I often get strange looks while coaching hitting sessions or watching games when I make a comment about how a hitter is off-balance or a defensive end loses leverage and gives up a big play. What earns strange looks from these otherwise normal human beings? In these situations, I can see the pattern when others can’t. The spatial relationships of a swing at a low, outside fastball or weaknesses in a defensive front stand out when I watch them.
As the 2016 Olympics draw near, pay attention to the judging and coaching with the world-class athletes competing in Rio. Challenge yourself to try and see the patterns. To my untrained eye, all the gymnastics routines look pretty much the same—unless somebody falls. Finding the consistent patterns in these sport movements is tough to the casual observer. The difference between a gold medal and simply being there for the post-event party in the athlete’s village is often a whisker-thin-line only noticeable by the trained eye of a coach or a judge.

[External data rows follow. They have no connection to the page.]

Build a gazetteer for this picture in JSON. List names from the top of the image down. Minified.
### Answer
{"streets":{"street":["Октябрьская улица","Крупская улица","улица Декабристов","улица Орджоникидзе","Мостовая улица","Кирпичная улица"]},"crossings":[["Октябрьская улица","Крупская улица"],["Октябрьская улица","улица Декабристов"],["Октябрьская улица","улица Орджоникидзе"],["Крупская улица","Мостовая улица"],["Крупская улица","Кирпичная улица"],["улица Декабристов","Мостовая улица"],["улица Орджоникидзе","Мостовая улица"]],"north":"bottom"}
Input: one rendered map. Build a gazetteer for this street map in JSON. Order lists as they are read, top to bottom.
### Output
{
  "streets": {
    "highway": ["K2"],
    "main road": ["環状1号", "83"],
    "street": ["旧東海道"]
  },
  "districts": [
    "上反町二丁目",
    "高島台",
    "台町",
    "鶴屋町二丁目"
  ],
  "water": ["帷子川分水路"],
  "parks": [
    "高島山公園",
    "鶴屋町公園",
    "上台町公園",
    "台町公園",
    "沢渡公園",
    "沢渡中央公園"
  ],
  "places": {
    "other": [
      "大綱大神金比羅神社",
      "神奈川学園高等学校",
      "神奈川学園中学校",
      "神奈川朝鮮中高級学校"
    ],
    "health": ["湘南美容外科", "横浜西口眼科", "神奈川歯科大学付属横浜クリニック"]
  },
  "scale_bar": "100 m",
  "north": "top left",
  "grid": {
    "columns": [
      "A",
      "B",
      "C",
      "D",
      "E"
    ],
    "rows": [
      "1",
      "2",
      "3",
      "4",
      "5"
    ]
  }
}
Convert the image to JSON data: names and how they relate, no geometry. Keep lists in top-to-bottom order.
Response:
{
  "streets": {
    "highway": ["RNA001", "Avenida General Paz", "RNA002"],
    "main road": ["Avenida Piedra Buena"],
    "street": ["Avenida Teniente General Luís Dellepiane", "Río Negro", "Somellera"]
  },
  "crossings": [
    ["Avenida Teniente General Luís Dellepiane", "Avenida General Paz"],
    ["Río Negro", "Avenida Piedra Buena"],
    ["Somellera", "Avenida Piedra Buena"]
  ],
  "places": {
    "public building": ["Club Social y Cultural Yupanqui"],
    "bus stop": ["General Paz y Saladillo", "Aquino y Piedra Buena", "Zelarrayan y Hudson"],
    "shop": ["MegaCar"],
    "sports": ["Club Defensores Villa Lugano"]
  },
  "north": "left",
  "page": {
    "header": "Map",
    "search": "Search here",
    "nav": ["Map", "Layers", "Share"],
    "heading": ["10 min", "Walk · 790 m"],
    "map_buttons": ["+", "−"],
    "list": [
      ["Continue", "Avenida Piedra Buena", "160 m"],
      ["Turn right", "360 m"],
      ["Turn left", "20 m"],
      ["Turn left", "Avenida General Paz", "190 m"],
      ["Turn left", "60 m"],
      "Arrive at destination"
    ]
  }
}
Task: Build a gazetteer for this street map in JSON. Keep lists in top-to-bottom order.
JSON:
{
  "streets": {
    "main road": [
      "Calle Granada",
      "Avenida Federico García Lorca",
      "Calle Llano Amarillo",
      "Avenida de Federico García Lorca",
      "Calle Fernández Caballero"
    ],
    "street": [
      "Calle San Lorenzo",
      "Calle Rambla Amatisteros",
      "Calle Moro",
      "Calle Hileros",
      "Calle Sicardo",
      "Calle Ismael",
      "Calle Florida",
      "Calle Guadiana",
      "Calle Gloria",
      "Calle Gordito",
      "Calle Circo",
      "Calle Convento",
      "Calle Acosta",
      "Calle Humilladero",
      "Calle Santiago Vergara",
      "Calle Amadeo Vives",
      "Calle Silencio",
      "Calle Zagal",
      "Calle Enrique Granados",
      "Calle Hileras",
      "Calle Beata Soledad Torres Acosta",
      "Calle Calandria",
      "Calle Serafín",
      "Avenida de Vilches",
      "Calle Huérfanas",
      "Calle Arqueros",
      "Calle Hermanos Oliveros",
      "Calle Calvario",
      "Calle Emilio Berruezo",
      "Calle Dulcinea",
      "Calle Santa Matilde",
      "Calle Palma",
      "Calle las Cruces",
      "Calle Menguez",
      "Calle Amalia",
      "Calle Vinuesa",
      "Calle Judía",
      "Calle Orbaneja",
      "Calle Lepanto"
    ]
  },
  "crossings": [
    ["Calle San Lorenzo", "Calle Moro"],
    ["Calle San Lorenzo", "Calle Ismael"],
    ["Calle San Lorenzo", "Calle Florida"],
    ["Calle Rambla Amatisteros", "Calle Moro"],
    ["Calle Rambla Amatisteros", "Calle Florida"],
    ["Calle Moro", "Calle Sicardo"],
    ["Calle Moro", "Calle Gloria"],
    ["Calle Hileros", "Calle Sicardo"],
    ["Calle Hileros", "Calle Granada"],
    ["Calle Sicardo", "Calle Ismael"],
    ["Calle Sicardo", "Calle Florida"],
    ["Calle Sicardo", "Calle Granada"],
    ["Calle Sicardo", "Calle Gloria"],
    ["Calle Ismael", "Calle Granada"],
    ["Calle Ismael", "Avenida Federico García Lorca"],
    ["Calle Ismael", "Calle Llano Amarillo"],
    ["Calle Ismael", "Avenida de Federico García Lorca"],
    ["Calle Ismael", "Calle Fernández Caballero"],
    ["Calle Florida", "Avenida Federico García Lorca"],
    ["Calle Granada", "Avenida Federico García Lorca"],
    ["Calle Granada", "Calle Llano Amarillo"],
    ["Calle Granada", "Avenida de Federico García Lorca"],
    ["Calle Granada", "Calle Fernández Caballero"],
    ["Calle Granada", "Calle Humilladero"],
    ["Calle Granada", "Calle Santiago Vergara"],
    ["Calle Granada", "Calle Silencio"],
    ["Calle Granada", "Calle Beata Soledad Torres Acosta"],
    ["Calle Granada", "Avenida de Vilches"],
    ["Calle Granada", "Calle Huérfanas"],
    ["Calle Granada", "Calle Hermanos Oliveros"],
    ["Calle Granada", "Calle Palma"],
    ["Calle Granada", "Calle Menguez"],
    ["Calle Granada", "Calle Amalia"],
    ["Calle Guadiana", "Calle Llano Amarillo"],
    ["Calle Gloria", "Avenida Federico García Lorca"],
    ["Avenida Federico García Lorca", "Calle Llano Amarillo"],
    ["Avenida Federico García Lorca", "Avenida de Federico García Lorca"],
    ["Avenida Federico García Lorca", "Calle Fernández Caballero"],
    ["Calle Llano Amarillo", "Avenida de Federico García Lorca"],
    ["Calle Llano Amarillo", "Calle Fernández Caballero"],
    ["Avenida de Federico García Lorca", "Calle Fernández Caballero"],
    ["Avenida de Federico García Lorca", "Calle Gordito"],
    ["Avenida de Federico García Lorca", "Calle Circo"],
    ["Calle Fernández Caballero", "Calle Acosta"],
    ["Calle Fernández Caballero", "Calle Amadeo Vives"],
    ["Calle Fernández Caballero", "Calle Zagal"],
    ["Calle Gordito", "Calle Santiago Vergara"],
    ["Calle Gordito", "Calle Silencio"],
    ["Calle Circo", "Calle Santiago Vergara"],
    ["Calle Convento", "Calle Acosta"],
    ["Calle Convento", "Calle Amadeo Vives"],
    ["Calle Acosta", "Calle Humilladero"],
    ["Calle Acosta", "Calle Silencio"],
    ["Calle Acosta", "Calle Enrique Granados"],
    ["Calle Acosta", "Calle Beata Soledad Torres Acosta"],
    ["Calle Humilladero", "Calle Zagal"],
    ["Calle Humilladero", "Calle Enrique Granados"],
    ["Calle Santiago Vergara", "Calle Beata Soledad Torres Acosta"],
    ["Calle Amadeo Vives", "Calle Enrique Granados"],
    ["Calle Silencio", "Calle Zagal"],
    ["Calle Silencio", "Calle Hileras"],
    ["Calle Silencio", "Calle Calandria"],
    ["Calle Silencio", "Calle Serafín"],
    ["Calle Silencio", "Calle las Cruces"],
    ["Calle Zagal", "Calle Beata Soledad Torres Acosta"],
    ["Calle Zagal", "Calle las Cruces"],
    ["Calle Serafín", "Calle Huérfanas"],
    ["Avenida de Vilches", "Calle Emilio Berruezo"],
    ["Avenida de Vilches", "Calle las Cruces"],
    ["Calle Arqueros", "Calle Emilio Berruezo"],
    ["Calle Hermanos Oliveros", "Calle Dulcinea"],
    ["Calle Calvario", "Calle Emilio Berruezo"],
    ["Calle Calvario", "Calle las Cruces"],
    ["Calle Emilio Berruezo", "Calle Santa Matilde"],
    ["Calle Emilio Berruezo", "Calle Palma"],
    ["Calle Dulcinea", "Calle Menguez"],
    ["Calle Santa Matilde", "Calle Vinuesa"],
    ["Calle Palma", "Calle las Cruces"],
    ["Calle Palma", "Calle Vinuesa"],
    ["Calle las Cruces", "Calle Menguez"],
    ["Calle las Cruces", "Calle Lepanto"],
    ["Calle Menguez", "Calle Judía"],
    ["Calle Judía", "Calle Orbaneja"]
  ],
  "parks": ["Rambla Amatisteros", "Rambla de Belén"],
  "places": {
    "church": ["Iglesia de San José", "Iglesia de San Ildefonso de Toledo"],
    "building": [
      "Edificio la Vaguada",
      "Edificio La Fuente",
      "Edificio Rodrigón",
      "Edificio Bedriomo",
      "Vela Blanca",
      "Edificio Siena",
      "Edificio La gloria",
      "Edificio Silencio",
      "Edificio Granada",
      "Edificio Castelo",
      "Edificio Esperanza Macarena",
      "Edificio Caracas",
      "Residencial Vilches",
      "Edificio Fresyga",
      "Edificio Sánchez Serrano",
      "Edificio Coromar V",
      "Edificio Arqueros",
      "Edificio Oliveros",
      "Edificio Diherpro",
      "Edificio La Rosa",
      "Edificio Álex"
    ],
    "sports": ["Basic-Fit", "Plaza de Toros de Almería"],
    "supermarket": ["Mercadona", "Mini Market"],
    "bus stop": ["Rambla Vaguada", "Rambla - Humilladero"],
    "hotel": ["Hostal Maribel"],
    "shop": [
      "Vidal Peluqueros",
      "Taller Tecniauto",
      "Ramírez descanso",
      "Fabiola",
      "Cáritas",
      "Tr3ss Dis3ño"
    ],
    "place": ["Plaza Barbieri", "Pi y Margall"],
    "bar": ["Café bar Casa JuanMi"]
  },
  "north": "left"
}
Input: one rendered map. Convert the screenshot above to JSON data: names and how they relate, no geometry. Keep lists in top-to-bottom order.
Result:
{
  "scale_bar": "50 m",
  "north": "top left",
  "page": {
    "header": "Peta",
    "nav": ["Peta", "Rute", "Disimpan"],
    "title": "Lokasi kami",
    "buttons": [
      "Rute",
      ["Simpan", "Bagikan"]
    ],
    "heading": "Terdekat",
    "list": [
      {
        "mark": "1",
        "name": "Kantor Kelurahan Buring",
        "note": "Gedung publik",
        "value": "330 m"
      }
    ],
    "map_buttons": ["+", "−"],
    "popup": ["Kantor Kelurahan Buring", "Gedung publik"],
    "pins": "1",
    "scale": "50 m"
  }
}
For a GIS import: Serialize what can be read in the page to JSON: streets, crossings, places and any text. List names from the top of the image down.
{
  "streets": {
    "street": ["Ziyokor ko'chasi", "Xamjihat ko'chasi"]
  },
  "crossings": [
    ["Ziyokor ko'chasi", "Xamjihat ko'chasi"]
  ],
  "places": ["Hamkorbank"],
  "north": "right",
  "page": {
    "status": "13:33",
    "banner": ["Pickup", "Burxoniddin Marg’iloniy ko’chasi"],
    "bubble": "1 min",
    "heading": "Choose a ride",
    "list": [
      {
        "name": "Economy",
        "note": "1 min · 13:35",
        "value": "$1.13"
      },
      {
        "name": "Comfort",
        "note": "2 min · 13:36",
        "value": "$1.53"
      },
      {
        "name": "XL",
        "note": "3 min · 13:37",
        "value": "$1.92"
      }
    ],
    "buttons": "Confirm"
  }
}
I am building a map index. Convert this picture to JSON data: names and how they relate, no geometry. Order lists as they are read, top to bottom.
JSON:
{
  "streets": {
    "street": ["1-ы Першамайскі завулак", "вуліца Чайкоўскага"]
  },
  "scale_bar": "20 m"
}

Not surprisingly, the Trained Eye goes beyond the realm of sport.
In science, trained eyes make great discoveries.
In art, trained eyes produce beautiful works.
In writing, stories get “easier” to create at a higher level of quality as the development of the Writer’s Eye improves.
Just about any skill or ability to teach any skill improves with hours and hours upon hours of development of the Eye.
Find your passion and get started on your own Trained Eye.